«J'aime mieux parler fiscalité que rouge à lèvres»- Ève Laurier, vice-présidente, relations stratégiques, RSM Richter Chamberland

 

Ève Laurier, vice-présidente, relations stratégiques, RSM Richter Chamberland [Photo : Gilles Delisle]

Dominique Froment

Ève Laurier, vice-présidente, relations stratégiques, RSM Richter Chamberland [Photo : Gilles Delisle]

Ève Laurier s'occupait du compte de L'Oréal à l'agence Publicis. Jeune, pimpante, blonde aux yeux bleus, le mariage aurait pu être parfait. Sauf que les produits de beauté l'ennuient à mourir. «Tout le monde trouvait que j'avais le job idéal... sauf moi !» C'est pourquoi elle a accepté il y a huit ans le défi de «ramener sur terre» le cabinet de comptables RSM Richter Chamberland.


Fondé à Montréal en 1926, Richter restait mal connu malgré son âge vénérable. Installé à Westmount loin du quartier des affaires, très associé à la communauté anglophone et juive, le cabinet avait une image furtive.


Puis, des entrepreneurs francophones ont commencé à venir chez Richter, à la recherche d'un esprit d'entreprise qu'ils ne trouvaient pas chez les concurrents, selon Mme Laurier. Richter s'est donc mis à recruter des comptables parlant français et a embauché, en 2004, une jeune femme de 28 ans pour propager la «bonne nouvelle» de son ouverture au marché francophone. Ouverture qui s'est confirmée en 2009 par la première fusion de son histoire avec le cabinet Chamberland Hodge. Et tout récemment par son déménagement dans le quartier des affaires, avenue McGill College.

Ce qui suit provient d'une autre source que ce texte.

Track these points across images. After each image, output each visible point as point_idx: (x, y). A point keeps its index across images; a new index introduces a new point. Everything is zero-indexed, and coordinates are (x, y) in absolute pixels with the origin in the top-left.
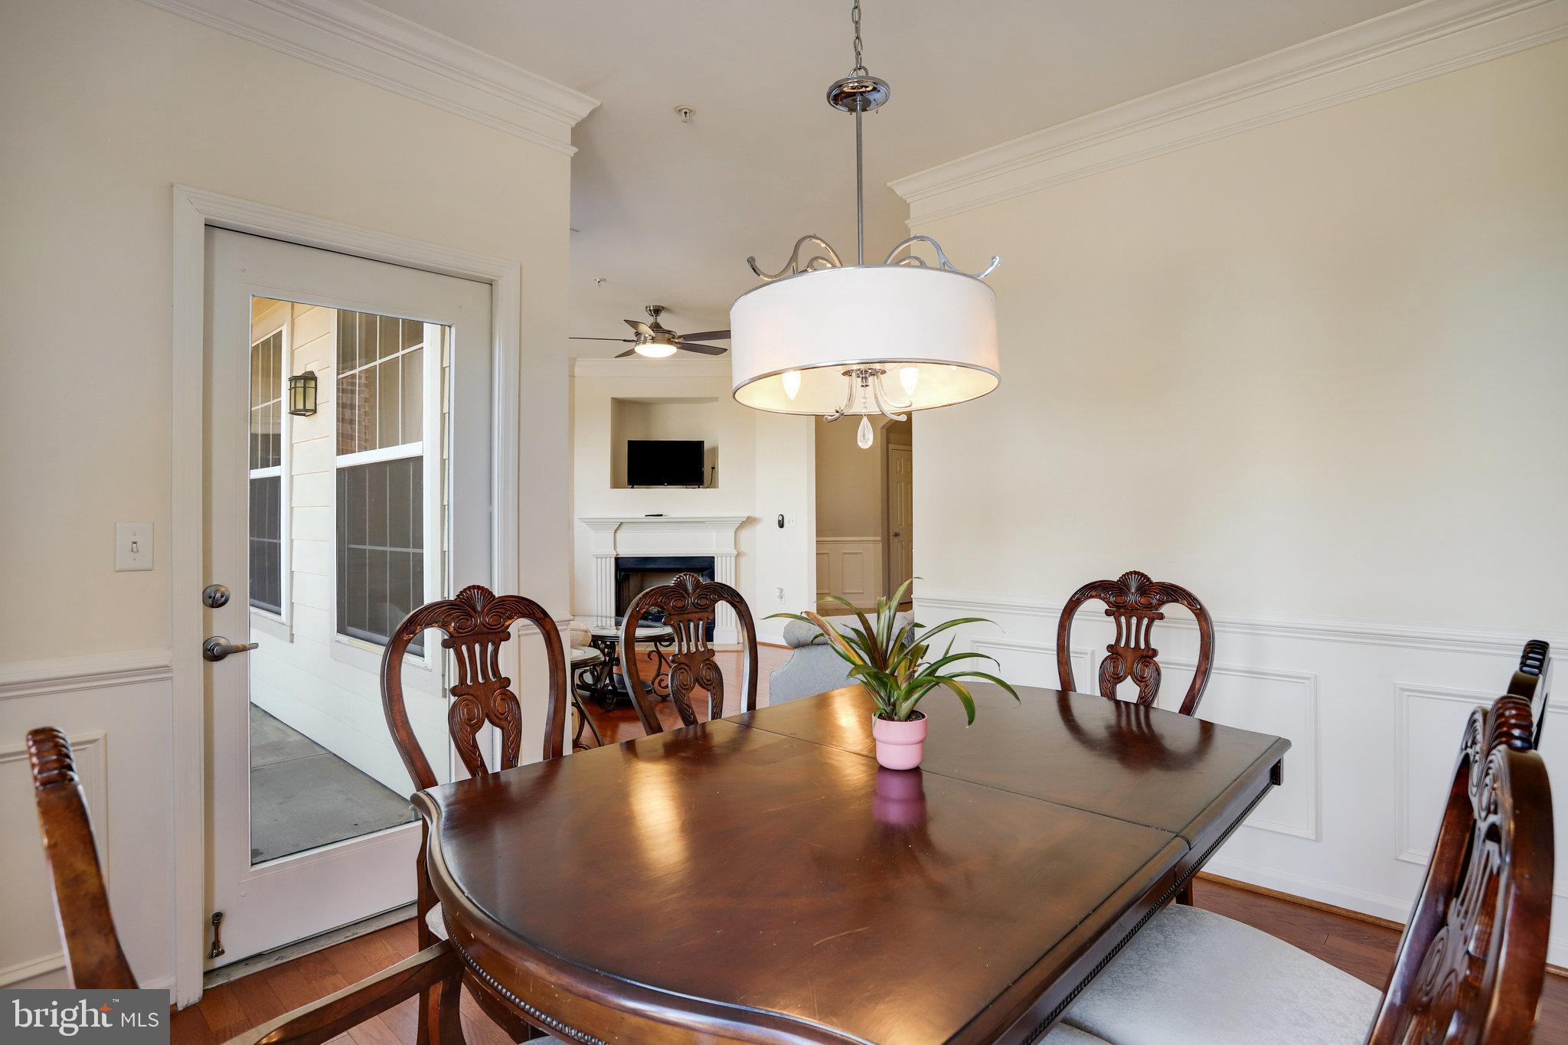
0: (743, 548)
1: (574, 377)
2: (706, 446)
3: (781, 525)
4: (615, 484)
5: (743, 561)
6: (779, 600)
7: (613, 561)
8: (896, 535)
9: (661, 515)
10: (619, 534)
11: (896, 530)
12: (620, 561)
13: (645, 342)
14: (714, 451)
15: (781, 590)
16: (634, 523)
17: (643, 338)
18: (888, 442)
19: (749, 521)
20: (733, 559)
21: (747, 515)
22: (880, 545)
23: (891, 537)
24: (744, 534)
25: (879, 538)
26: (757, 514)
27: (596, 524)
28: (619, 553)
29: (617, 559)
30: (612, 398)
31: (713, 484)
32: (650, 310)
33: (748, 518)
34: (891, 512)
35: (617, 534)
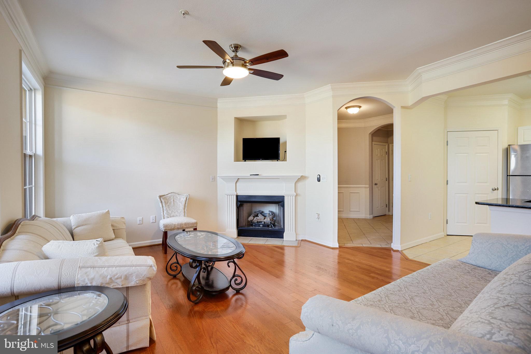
0: (299, 192)
1: (217, 108)
2: (281, 141)
3: (319, 180)
4: (237, 160)
5: (299, 198)
6: (317, 219)
7: (235, 197)
8: (376, 184)
9: (258, 175)
10: (238, 184)
11: (376, 182)
12: (239, 197)
13: (228, 66)
14: (285, 143)
15: (319, 215)
16: (244, 178)
17: (227, 64)
18: (372, 141)
19: (303, 178)
20: (294, 197)
21: (301, 175)
22: (368, 189)
23: (373, 185)
24: (300, 184)
25: (368, 186)
26: (306, 174)
27: (227, 179)
28: (238, 193)
29: (237, 196)
30: (235, 118)
31: (285, 159)
32: (232, 47)
33: (302, 176)
34: (373, 174)
35: (237, 184)
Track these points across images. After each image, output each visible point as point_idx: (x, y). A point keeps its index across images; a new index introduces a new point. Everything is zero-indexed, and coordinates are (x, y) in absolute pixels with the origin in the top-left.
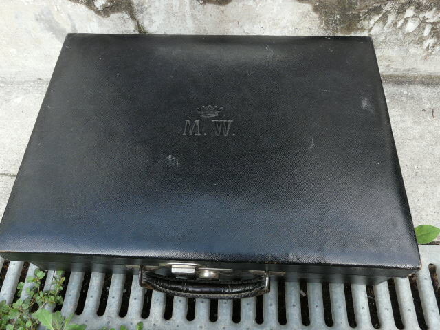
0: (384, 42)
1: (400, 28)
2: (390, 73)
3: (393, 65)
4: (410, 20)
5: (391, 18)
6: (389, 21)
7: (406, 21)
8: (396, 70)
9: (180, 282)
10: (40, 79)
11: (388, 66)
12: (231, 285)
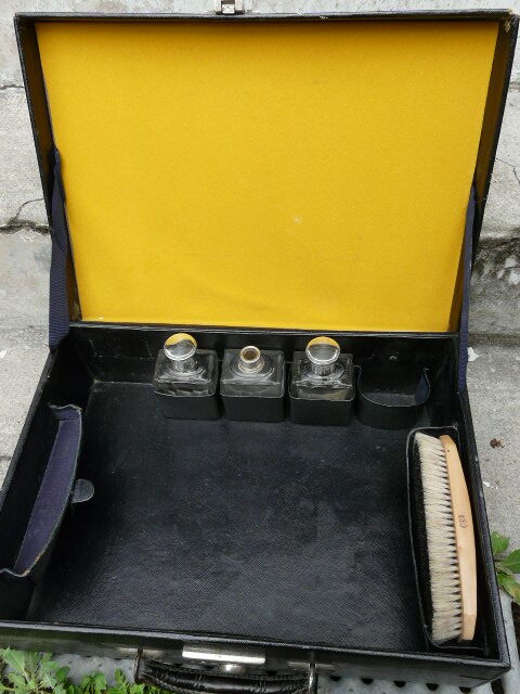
0: (482, 294)
1: (502, 279)
2: (496, 332)
3: (500, 323)
4: (513, 271)
5: (487, 269)
6: (486, 271)
7: (508, 272)
8: (504, 329)
9: (193, 675)
10: (31, 327)
11: (492, 324)
12: (263, 682)
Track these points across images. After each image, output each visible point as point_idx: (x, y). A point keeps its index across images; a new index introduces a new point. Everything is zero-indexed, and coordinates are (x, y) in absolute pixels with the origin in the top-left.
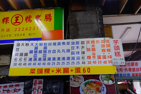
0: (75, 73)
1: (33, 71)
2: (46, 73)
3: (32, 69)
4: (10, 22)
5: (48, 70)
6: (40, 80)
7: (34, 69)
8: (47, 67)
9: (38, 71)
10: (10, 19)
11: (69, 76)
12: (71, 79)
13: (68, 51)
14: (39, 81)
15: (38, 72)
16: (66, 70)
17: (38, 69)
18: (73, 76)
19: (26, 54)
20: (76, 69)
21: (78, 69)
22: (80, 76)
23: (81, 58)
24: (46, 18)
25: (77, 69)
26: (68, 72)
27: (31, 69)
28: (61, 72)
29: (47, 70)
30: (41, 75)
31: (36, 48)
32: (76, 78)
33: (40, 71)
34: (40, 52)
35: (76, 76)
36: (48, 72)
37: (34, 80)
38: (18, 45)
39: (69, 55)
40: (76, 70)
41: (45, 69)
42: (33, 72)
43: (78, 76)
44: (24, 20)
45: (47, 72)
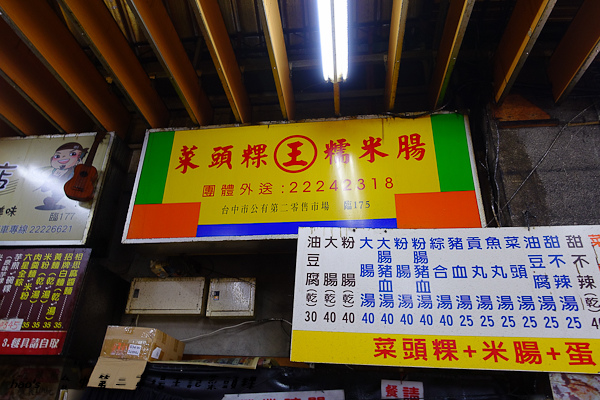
0: (571, 364)
1: (384, 346)
2: (443, 359)
3: (380, 339)
4: (270, 159)
5: (448, 344)
6: (410, 385)
7: (389, 339)
8: (439, 332)
9: (405, 349)
10: (269, 151)
11: (545, 376)
12: (556, 388)
13: (520, 271)
14: (405, 389)
15: (406, 354)
16: (527, 350)
17: (406, 341)
18: (564, 375)
19: (349, 280)
20: (570, 348)
21: (578, 348)
22: (593, 380)
23: (585, 303)
24: (403, 147)
25: (574, 347)
26: (537, 360)
27: (375, 339)
28: (507, 359)
29: (446, 347)
30: (420, 363)
31: (384, 256)
32: (576, 386)
33: (417, 347)
34: (403, 271)
35: (575, 377)
36: (450, 355)
37: (384, 384)
38: (315, 242)
39: (525, 287)
40: (572, 352)
41: (435, 343)
42: (385, 353)
43: (585, 380)
44: (321, 154)
45: (444, 354)
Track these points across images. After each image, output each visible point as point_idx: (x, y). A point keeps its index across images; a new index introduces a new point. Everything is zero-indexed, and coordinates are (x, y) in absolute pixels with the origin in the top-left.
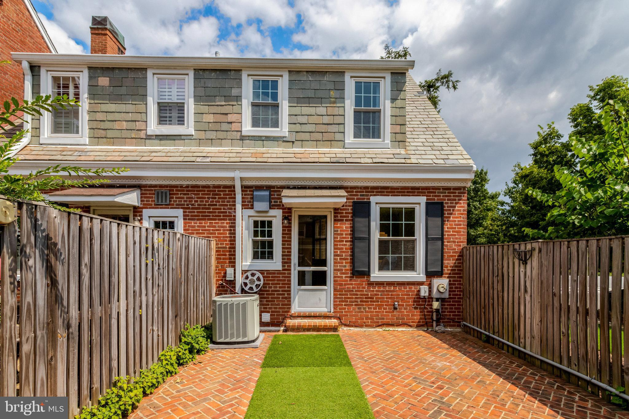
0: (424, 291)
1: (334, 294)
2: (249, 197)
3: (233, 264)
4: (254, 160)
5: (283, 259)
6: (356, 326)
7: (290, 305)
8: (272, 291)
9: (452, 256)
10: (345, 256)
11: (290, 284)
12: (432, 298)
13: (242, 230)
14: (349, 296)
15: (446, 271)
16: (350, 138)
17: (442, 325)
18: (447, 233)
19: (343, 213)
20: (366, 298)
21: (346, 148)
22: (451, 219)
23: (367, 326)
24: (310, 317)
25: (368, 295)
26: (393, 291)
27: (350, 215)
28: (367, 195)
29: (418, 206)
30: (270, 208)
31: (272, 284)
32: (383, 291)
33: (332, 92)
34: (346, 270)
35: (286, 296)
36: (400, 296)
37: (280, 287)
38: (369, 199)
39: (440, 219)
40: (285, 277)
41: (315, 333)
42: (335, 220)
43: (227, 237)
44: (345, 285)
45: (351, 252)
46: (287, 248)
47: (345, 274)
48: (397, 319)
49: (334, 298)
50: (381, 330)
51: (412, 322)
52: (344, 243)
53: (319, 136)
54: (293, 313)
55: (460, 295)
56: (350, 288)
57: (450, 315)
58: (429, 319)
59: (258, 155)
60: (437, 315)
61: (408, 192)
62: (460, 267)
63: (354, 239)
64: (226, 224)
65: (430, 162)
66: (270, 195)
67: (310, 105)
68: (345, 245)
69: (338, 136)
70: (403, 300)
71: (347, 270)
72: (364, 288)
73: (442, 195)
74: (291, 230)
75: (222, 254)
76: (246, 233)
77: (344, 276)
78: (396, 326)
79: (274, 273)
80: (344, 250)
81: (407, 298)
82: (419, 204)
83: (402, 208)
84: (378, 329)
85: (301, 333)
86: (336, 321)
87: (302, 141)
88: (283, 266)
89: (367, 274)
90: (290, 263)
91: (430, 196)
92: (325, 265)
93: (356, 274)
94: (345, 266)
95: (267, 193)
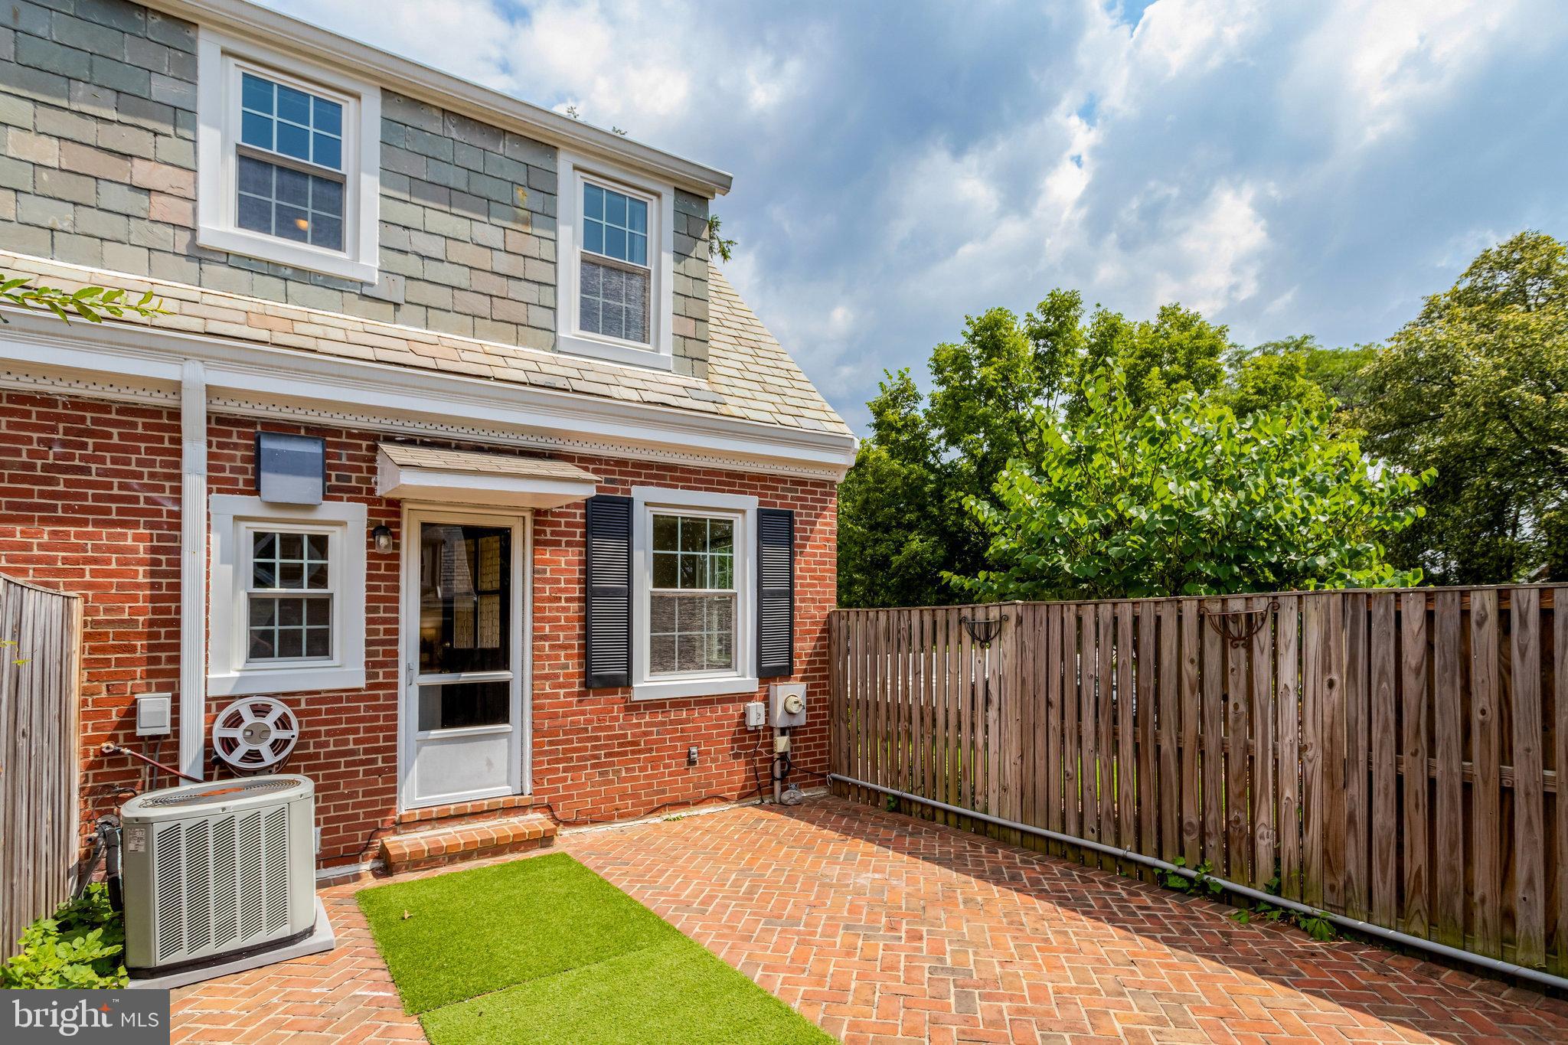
0: (756, 715)
1: (534, 745)
2: (239, 453)
3: (168, 678)
4: (264, 335)
5: (368, 654)
6: (594, 822)
7: (394, 790)
8: (328, 755)
9: (809, 632)
10: (566, 638)
11: (395, 728)
12: (772, 729)
13: (208, 561)
14: (575, 745)
15: (798, 665)
16: (569, 326)
17: (793, 786)
18: (799, 581)
19: (559, 524)
20: (621, 745)
21: (559, 352)
22: (808, 550)
23: (622, 816)
24: (459, 816)
25: (625, 736)
26: (687, 721)
27: (578, 531)
28: (624, 482)
29: (739, 516)
30: (325, 498)
31: (328, 733)
32: (663, 723)
33: (520, 192)
34: (566, 676)
35: (380, 764)
36: (703, 732)
37: (356, 742)
38: (629, 491)
39: (787, 549)
40: (375, 708)
41: (488, 862)
42: (536, 543)
43: (138, 586)
44: (565, 715)
45: (581, 628)
46: (385, 621)
47: (564, 687)
48: (695, 788)
49: (534, 755)
50: (658, 821)
51: (730, 790)
52: (563, 604)
53: (482, 305)
54: (404, 812)
55: (824, 716)
56: (579, 722)
57: (805, 763)
58: (766, 776)
59: (272, 323)
60: (782, 766)
61: (719, 483)
62: (824, 654)
63: (588, 595)
64: (135, 540)
65: (768, 417)
66: (326, 455)
67: (454, 211)
68: (565, 609)
69: (540, 317)
70: (708, 740)
71: (572, 675)
72: (617, 719)
73: (790, 495)
74: (397, 568)
75: (112, 646)
76: (222, 573)
77: (562, 691)
78: (694, 805)
79: (339, 700)
80: (563, 623)
81: (719, 735)
82: (743, 512)
83: (705, 520)
84: (653, 820)
85: (443, 871)
86: (539, 815)
87: (427, 307)
88: (369, 676)
89: (625, 682)
90: (396, 664)
91: (766, 496)
92: (505, 665)
93: (595, 685)
94: (566, 667)
95: (315, 449)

«Au lieu de parler de rouge à lèvres, je parle de fiscalité et de stratégie d'entreprise ; j'adore ça !» lance la jeune femme de 36 ans.


Des alliés dans l'entreprise


Fille d'un ex-associé directeur du cabinet-conseil Arthur Andersen [emporté plus tard par le scandale Enron], Ève Laurier est titulaire d'un baccalauréat en administration des affaires, avec spécialisation en marketing, et plus récemment d'un EMBA McGill - HEC Montréal. Malgré ce curriculum, elle a dû affronter le scepticisme de certains éléments de ce cabinet de 450 employés.


«Une fille de marketing, quand ça entre dans un cabinet de comptables, ça déplace de l'air. Certains se demandaient vraiment ce que je faisais là», raconte en riant celle qui aime tellement la grande nature qu'elle rêvait d'avoir un chum chasseur et pêcheur (incidemment, son compagnon est un Huron-Wendat qui a ces deux activités dans le sang).


Heureusement, quelqu'un lui a donné le conseil de trouver quelques alliés parmi les 46 propriétaires de Richter Chamberland. «Il y en a toujours avec qui tu sens que tu as plus d'affinités, explique Mme Laurier. Tu vas les voir et tu leur dis : "Je ne connais rien à votre business ; si j'ai besoin d'aide, est-ce que je peux compter sur vous ?" Je connais peu de gens qui vont refuser.»


Sans ses alliés, Mme Laurier affirme qu'elle aurait quitté Richter. «Ils t'évitent bien des erreurs. Ils te conseillent de présenter ton projet d'une autre façon pour qu'il ait de meilleures chances d'être accepté. Ils te disent d'attendre quelques mois pour le présenter, parce que le moment est mal choisi. Et plein de conseils du genre.»


Prêcher la tolérance


Ève Laurier n'est pas du genre à défendre 56 causes, mais celle dont elle s'occupe, l'intimidation en milieu scolaire, lui tient très à coeur. Depuis plus d'un an, elle siège au conseil de la Fondation de la tolérance.


«J'ai moi-même été victime d'intimidation, explique la jeune femme. Au primaire, j'ai changé quatre fois d'école en six ans à cause de déménagements. Ce qui fait que je n'ai jamais eu ma gang. L'intégration a été très difficile. J'étais toujours à part des autres. J'ai même reçu un coup de boîte à lunch derrière la tête de la part d'un garçon qui m'en voulait de ne pas m'intéresser à lui.


«Le drame est que même si j'ai des parents formidables, je ne leur en ai jamais parlé, parce que je pensais que c'était de ma faute. L'intimidation en milieu scolaire a toujours existé, poursuit Mme Laurier, mais je pense que c'est pire aujourd'hui. Avec les médias sociaux, tu peux te faire niaiser à grande échelle dans le temps de le dire.»


Une erreur


«J'ai attendu trop longtemps pour me bâtir une équipe. J'avais peur que les autres me ralentissent.»